Last Saturday was Matriculation here in Oxford, when new students were presented to the University by their colleges and halls to be added to the roll - the matricula - of students.
As this is a University ceremony those participating are required to dress in academic dress - the gown appropriate to their status, mortar board or ladies' cap and to wear sub-fusc, that is for men a version of clerical dress as formalised in the nineteenth century ( members of the University have still, in that respect, Benefit of Clergy ) and the female equivalent designed when women were admitted.
Last year whilst watching the new students going off to the Sheldonian I was startled to see some men wearing with their dark suits and white shirts a black bow tie rather than the traditional white one.
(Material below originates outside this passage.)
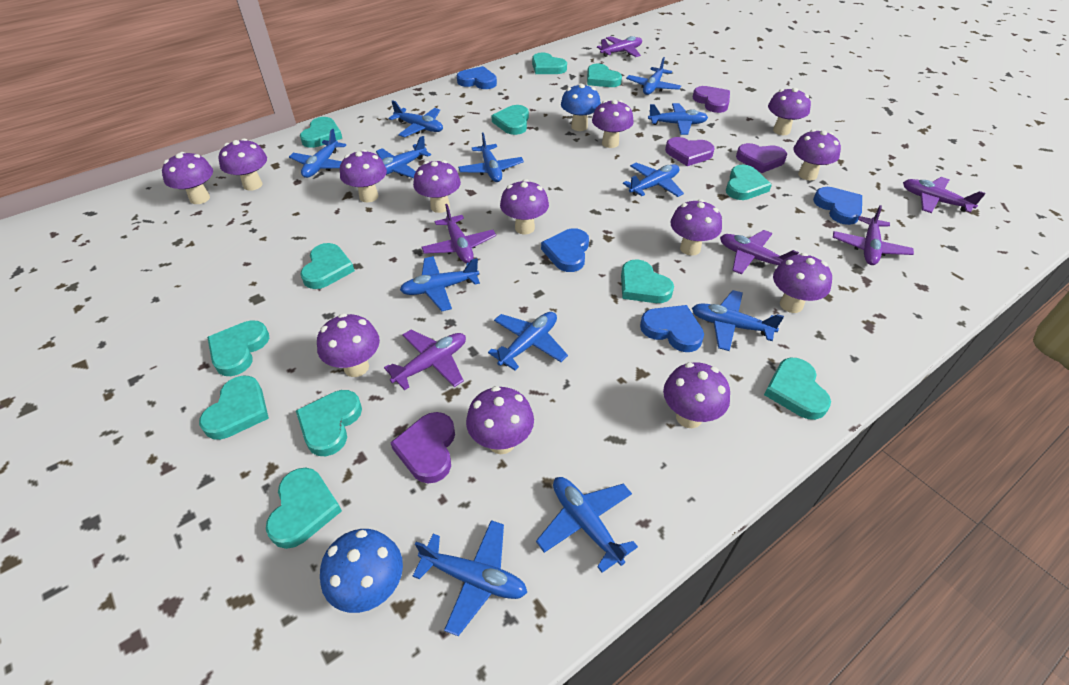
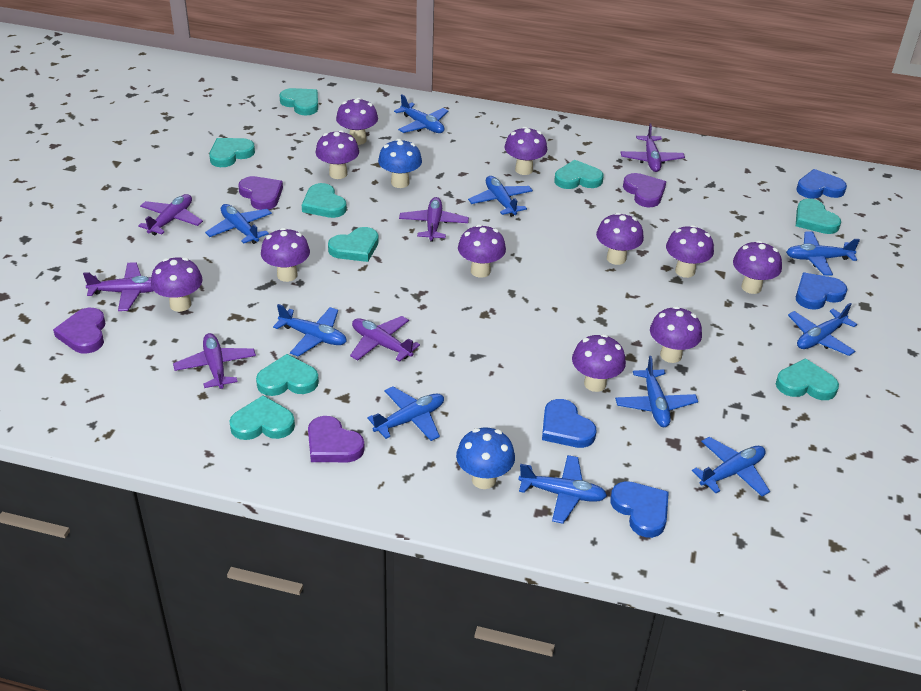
blue plane: [289,129,346,178] [376,136,431,178] [388,100,443,137] [400,256,480,311] [413,520,527,636] [458,132,524,182] [488,312,568,370] [536,477,638,573] [623,163,684,197] [626,57,681,95] [648,103,708,135] [692,290,784,351] = 12 -> [205,204,272,244] [273,304,347,357] [367,387,444,441] [394,94,448,133] [468,176,533,217] [518,455,607,524] [615,356,698,427] [692,437,770,497] [786,232,860,276] [788,303,857,356] = 10
purple mushroom: [162,152,213,204] [219,139,267,191] [317,313,380,377] [340,149,387,202] [413,160,461,213] [466,386,534,454] [500,179,549,234] [592,100,634,148] [663,362,730,428] [671,199,722,256] [768,88,811,135] [773,253,832,313] [793,129,841,180] = 13 -> [151,257,203,312] [261,228,310,282] [315,130,359,179] [336,97,378,145] [458,224,506,278] [505,127,547,175] [572,334,626,392] [596,212,644,265] [650,306,702,363] [666,225,714,278] [733,240,782,294] = 11
turquoise heart: [199,375,269,440] [207,321,269,376] [266,468,342,549] [296,390,362,456] [300,117,342,148] [300,243,355,289] [491,105,529,135] [532,52,567,74] [587,64,622,87] [621,259,674,303] [726,165,772,200] [764,358,831,420] = 12 -> [209,138,255,167] [229,395,295,440] [256,354,319,396] [279,88,318,115] [302,183,347,218] [328,227,378,262] [554,160,604,189] [776,358,839,400] [796,199,841,234] = 9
Subsequently I discovered this was a consequence of the passage by the University of gender equality regulations regarding sub fusc - as long as it is sub-fusc anyone can wear what they like.There is another blogger's comment on the change at:
http://archbishop-cranmer.blogspot.co.uk/2012/07/oxford-university-abolishes-gender.html
OUSU periodically tries to get rid of sub-fusc, but students always vote massively to retain it.
This did not accord with my idea of tradition ( no surprise there ) and as I recall it wearing a black bow tie ( rather than the usual black ribbon tie ) was the preserve of a certain type of lesbian who ends up as a college chaplain.
The black bow tie with sub-fusc on a man looks bad, very bad. He looks as if he is wandering back after an all night black tie event ( there is nothing wrong in that of course, if that is what you have been doing ) and not as someone standing on a venerable and clear tradition.
I suspect those men, and they are a small minority, are overseas graduates to whom the customs of Oxford have not been explained in advance and who don't know better or bother to find out.
Interestingly I have not seen black bow ties on examination candidates and I have not seen them being worn at graduation ceremonies.